In a previous section, we saw how to use *java.util.Random.nextInt()* to generate a random number within a specified range. Let’s broaden the method by implementing the functionality to exclude some numbers:

```
static int getRandomNumberWithExclusionUsingNextInt(int min, int max, int [] exclude) {
Random rnd = new Random();
Arrays.sort(exclude);
int random = min + rnd.nextInt(max - min + 1 - exclude.length);
for (int ex : exclude) {
if (random < ex) {
break;
}
random++;
}
return random;
}
```

Here, we create a new instance of *Random *and invoke the *nextInt() *method on it to generate a random number within a specific range with some exclusions.

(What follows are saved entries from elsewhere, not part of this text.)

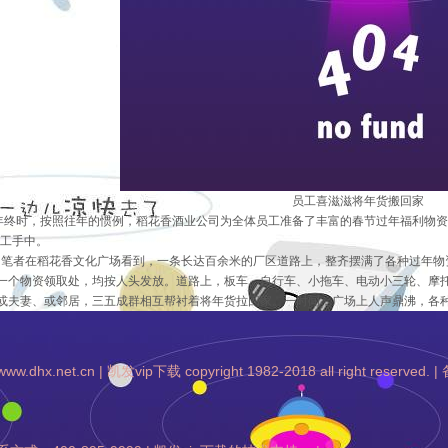
员工喜滋滋将年货搬回家
年终时，按照往年的惯例，稻花香酒业公司为全体员工准备了丰富的春节过年福利物资
工手中。
，笔者在稻花香文化广场看到，一条长达百余米的厂区道路上，整齐摆满了各种过年物
一个物资领取处，均按人头发放。道路上，板车、自行车、小拖车、电动小三轮、摩
或夫妻、或邻居，三五成群相互帮衬着将年货拉回家。一时间，广场上人声鼎沸，各
cn | 凯发vip下载 copyright 1982-2018 all right reserved.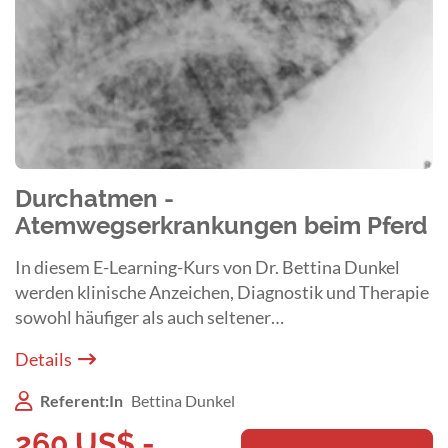
Durchatmen -
Atemwegserkrankungen beim Pferd
In diesem E-Learning-Kurs von Dr. Bettina Dunkel
werden klinische Anzeichen, Diagnostik und Therapie
sowohl häufiger als auch seltener
Atemwegserkrankungen umfassend und praxisnah
Details
dargestellt sowie fundiert diskutiert.
Referent:In
Bettina Dunkel
260
US$
,-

### 3.3. *java.util.Random.ints()*

We can also generate a random number while excluding some values using the *java.util.Random.ints()* method:

```
int getRandomWithExclusion(int min, int max, int [] exclude) {
Random rnd = new Random();
OptionalInt random = rnd.ints(min, max + 1)
.filter(num -> Arrays.stream(exclude).noneMatch(ex -> num == ex))
.findFirst();
return random.orElse(start);
}
```

The code above generates a stream of random integers within the specified range. We then use the *filter() *method of the Stream API to eliminate numbers in the *exclude* array.

Finally, we use the *findFirst()* method to get a number in the stream that’s not in the *exclude* array.

**4. Conclusion**

In this article, we saw alternative ways of generating random numbers within a range.

Code snippets, as always, can be found over on GitHub.